Noch mehr Wechsel gab es beim VCW. Insgesamt neun Neuzugänge und einen Trainerwechsel vermeldeten die Hessinnen. Lena Große-Scharmann, Pia Leweling, Liza Kastrup, Joyce Agbolossou (alle Deutschland), Nina Herelová (Slowakei), Kveta Grabovská (Tschechien), Erica Handley (USA), Laura Künzler (Schweiz) und Dalila-Lilly Topić (Schweden) werden das Team in dieser Saison verstärken. Als neuer Cheftrainer wurde Benedikt Frank (bisher Straubing) vorgestellt. Neben Olympiasiegerin Justine Wong-Orantes, sind VCW-Urgestein Tanja Großer und die US-Amerikanerin Anna Wruck die Konstanten im Team.

Auf die Frage nach dem Saisonziel antwortet die seit 2012 für den VCW aktive Tanja Großer: „Zum jetzigen Zeitpunkt haben wir noch kein Saisonziel vor Augen“. Die Mannschaft arbeite aber hart um „mindestens einen sicheren Play-Off Platz zu erreichen“.

VC Neuwied 77 – Rote Raben Vilsbiburg (19:30 Uhr)

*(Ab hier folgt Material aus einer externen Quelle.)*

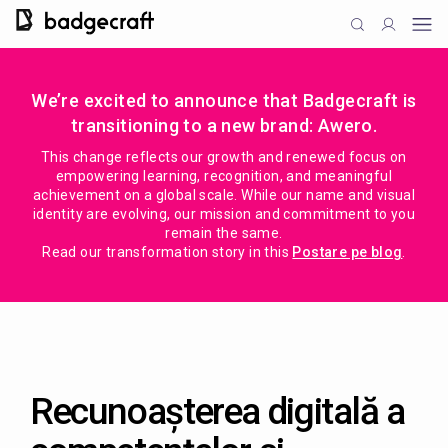
We’re excited to announce that Badgecraft is
transitioning to a new brand: Awero.
This change reflects our growth and renewed focus on
empowering learning, recognition, and meaningful
achievement on a global scale. While our name and visual
identity are evolving, our mission and commitment to you
remain the same.
Read our transformation story in this
Postare pe blog
.
Recunoașterea digitală a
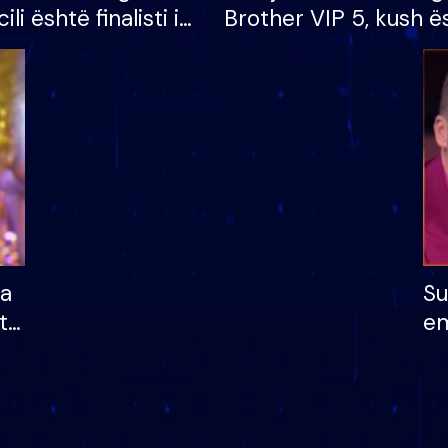
cili është finalisti i
Brother VIP 5, kush ë
 që lë shtëpinë
banori i parë që lë sh
dhe humb mundësinë
të fituar çmimin e m
ha
Su
të
em
më
në
nu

Es gibt einen neuen Standort auf der Karte der Frauen Volleyball Bundesliga:  VC Neuwied 77. Der letztjährige Meister der 2. Bundesliga Süd spielt ab der neuen Saison 2021/22im Volleyball-Oberhaus. Mit Cheftrainer Dirk Groß hat man bereits seit 2019 einen erstligaerfahrenen Mann an der Seitenlinie. Kontinuität also auf der Trainerposition, wohingegen im Kader sieben Neuverpflichtungen getätigt wurden.

Zu Gast in Rheinland-Pfalz sind die Roten Raben aus dem bayerischen Vilsbiburg, mit 30 Spielzeiten fast schon ein Urgestein in der 1. Liga. Nachdem die letzten drei Spielzeiten jeweils auf dem fünften Rang endeten, soll es diese Saison weiter nach oben gehen. Genau wie bei den Gastgeberinnen verblieben fünf Spielerinnen aus der letzten Saison und sieben Neuverpflichtungen wollen integriert werden. Der erste Spieltag wird zeigen, wem dies besser gelungen ist.

Auf die Frage nach dem Saisonziel antwortet Groß: „Wir sind noch neu in der 1.Bundesliga und wissen nicht, wo wir stehen könnten“. Raben-Trainer Florian Völker hat klare Zielvorstellungen. Die Spielerinnen sollen verletzungsfrei bleiben und mutig sein, da  „die Gegner äußerst ungern gegen die Raben antreten, weil wir jedem Gegner gefährlich werden können“. Die größten Stärken der Raben seien dabei „mannschaftliche Geschlossenheit, Teamgeist und Siegeswillen“, so Völker. Für den ersten Spieltag haben die Raben eine klare Devise ausgegeben. Gegen den Aufsteiger sollen drei Punkte her.